Director: Amit Ravindernath Sharma
Cast: Arjun Kapoor, Sonakshi Sinha, Manoj Bajpayee, Raj Babbar, Deepti Naval, Subrat Dutta
The only element that is of some interest is the film’s rugged and real backdrop – the bylanes and mohallas of Mathura and Agra.
If only the story that unfolds in this intriguing setting had not been so overly predictable, Tevar, directed by debutant Amit Ravindernath Sharma, might have just about been passable cinematic fare.
It is the tale of two men. Both are prone to excessive violence but are as different from each other as chalk from cheese.
The hero is Agra boy Pintoo Shukla (Arjun Kapoor), tough cookie son of Superintendent of Police Satyaprakash Shukla (Raj Babbar). He whiles away his time with his wastrel kabaddi pals when he is not using his fists of fury to save innocent local girls from unwanted male attention.
The baddie is Mathura’s Gajendra Singh (Manoj Bajpayee), brother of the state’s home minister. He is what, in local parlance, is called a bahubali (a man with muscle power).
The two men’s paths cross when Gajendra is prevented by Pintoo from abducting Radhika (Sonakshi Sinha), a college lecturer’s pretty daughter.
The Agra lad has no clue who he is taking on, but when he realizes how desperately in need of help Radhika is he buckles up for a fight to the finish.
Tevar takes inordinately long to warm up. It reaches its flashpoint just before the intermission.

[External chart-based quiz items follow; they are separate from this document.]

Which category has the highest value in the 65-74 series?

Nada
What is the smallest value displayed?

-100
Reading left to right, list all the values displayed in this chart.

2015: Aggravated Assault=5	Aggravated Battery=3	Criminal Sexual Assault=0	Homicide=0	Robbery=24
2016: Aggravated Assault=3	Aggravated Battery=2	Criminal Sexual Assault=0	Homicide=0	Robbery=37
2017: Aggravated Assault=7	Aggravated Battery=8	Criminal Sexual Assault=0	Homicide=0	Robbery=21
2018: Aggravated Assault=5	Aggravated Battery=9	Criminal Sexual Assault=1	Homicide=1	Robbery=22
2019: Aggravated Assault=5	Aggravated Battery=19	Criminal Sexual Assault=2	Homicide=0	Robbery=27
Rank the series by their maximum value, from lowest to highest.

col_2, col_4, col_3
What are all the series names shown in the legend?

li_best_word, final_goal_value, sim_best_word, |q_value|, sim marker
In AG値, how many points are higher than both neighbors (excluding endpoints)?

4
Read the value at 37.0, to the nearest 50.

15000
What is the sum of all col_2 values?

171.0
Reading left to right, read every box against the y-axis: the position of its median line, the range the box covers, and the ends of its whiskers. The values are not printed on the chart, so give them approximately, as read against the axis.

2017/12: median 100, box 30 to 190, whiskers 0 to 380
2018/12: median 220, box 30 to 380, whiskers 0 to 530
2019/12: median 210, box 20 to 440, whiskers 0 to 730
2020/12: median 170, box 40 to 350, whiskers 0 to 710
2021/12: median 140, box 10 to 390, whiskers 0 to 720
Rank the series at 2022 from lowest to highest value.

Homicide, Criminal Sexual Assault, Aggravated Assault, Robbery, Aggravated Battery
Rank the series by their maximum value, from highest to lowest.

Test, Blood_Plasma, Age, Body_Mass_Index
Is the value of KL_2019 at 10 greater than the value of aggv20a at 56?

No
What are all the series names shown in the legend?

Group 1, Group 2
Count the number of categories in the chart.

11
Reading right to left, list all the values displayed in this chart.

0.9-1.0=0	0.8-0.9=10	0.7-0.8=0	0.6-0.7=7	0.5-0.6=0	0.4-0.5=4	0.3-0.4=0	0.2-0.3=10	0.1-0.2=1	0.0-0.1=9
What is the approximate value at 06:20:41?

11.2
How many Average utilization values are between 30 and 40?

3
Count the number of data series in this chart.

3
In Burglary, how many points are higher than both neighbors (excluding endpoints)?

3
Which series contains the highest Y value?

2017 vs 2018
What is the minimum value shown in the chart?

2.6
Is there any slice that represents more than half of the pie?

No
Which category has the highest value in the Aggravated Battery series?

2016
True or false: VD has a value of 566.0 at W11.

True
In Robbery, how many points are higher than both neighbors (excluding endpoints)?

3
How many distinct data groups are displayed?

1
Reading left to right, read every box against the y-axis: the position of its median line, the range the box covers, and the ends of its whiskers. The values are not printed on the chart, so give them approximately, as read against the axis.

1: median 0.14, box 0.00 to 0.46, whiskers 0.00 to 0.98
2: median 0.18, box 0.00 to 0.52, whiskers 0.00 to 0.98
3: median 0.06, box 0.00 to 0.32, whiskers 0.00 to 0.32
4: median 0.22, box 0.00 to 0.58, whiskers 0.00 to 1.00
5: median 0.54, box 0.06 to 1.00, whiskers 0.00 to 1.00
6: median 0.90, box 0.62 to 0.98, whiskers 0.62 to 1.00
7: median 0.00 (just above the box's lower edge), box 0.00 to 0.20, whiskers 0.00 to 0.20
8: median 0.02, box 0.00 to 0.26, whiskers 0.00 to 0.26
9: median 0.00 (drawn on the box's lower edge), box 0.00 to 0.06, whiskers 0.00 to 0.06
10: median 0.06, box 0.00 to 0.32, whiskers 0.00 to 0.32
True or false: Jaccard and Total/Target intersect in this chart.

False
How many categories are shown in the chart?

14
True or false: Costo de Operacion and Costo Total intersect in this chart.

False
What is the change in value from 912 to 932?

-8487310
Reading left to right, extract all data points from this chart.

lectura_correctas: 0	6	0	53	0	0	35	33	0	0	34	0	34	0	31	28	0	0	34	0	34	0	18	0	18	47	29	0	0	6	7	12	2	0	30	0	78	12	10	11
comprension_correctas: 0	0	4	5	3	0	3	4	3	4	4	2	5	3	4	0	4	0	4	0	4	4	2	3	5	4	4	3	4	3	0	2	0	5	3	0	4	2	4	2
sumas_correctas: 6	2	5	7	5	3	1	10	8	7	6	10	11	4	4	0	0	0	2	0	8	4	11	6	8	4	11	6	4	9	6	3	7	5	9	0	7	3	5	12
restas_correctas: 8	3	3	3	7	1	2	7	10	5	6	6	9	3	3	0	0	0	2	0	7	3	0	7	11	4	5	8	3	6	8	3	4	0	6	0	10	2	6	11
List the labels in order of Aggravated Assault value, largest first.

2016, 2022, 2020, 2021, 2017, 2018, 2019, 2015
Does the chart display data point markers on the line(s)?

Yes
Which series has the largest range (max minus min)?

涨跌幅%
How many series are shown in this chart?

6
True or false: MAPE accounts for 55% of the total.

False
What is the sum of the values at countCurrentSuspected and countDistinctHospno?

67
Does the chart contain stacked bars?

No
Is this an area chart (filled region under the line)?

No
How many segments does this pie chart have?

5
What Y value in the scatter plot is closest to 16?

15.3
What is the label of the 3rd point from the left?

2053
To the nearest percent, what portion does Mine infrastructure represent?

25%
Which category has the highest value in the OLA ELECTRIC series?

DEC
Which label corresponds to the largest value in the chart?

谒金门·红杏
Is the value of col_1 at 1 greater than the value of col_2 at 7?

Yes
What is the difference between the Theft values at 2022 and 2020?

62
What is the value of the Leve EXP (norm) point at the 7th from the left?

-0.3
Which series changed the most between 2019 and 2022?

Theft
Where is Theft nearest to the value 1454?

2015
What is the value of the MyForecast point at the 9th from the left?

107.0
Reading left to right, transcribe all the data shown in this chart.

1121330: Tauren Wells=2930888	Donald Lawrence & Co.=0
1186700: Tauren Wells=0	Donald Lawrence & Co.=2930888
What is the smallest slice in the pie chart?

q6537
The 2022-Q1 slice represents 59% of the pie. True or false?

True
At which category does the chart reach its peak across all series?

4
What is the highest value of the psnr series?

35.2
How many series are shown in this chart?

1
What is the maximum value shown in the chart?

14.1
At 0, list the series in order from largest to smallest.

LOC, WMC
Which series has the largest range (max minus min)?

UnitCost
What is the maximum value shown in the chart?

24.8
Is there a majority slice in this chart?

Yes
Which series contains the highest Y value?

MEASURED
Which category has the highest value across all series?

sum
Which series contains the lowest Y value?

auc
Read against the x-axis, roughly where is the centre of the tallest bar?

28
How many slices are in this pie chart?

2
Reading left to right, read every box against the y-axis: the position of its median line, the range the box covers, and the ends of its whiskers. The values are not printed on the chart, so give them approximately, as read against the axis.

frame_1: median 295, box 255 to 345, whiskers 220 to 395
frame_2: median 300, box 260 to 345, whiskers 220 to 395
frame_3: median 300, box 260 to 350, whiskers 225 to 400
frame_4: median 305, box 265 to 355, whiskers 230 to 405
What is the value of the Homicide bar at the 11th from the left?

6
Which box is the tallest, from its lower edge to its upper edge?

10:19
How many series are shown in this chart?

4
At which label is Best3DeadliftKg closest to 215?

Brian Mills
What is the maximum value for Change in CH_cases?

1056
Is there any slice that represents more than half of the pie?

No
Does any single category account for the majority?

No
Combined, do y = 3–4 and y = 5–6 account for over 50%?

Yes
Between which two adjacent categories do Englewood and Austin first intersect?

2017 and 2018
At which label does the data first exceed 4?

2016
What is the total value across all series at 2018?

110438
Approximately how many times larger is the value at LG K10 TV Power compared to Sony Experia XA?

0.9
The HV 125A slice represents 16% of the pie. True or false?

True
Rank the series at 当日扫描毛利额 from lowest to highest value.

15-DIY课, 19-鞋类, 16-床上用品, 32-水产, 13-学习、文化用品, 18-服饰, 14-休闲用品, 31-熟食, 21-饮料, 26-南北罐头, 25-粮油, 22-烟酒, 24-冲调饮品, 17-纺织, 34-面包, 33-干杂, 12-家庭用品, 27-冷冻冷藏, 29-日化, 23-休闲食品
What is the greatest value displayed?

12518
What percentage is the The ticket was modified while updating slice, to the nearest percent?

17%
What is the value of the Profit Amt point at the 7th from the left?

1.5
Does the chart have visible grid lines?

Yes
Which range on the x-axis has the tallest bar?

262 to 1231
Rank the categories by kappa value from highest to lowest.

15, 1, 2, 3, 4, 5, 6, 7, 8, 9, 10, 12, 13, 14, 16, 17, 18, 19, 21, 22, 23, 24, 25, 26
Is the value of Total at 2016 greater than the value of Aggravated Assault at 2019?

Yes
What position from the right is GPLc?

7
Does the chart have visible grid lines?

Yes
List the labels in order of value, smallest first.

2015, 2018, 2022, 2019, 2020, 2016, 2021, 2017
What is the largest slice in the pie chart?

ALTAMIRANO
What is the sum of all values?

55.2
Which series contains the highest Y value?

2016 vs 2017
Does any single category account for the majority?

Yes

Just when one expects, the story to gather pace, it runs out of steam.
Tevar, a remake of Okkadu, a 2003 Telugu hit, has nothing fresh to offer. Such good-versus-evil narratives have been done to death and they smack of methods that the Mumbai industry employed back in the 1980s.
For lead actor Arjun Kapoor, Tevar is a family affair. The film is presented by his father Boney Kapoor and produced by his uncle Sanjay Kapoor. So it is essentially a vehicle designed to provide his career another push.
Unfortunately, the bid to give him the image of an invincible action hero comes unstuck because Arjun has an endearingly boyish charm that is cut out for roles that demand more brains than brawns.
When he raves and rants and jumps into violent encounters with the bad guys, the only thought that crosses the mind is that Arjun Kapoor would be much better off erring on the side of 2 States rather than of Gunday.
Sonakshi, too, is unable to break free from the image trap, playing the demure damsel in distress yet again, as a counterfoil to a streetfighter hero.
The only key actor who comes out unscathed from Tevar is Manoj Bajpayee. His modulation is so perfect that one ceases to see him as another standard Bollywood villain. Thanks to him, the character of the evil Gajendra Singh assumes tangible, believable proportions.
The film as a whole, however, falls way short of that mark. Tevar is more attitude than substance.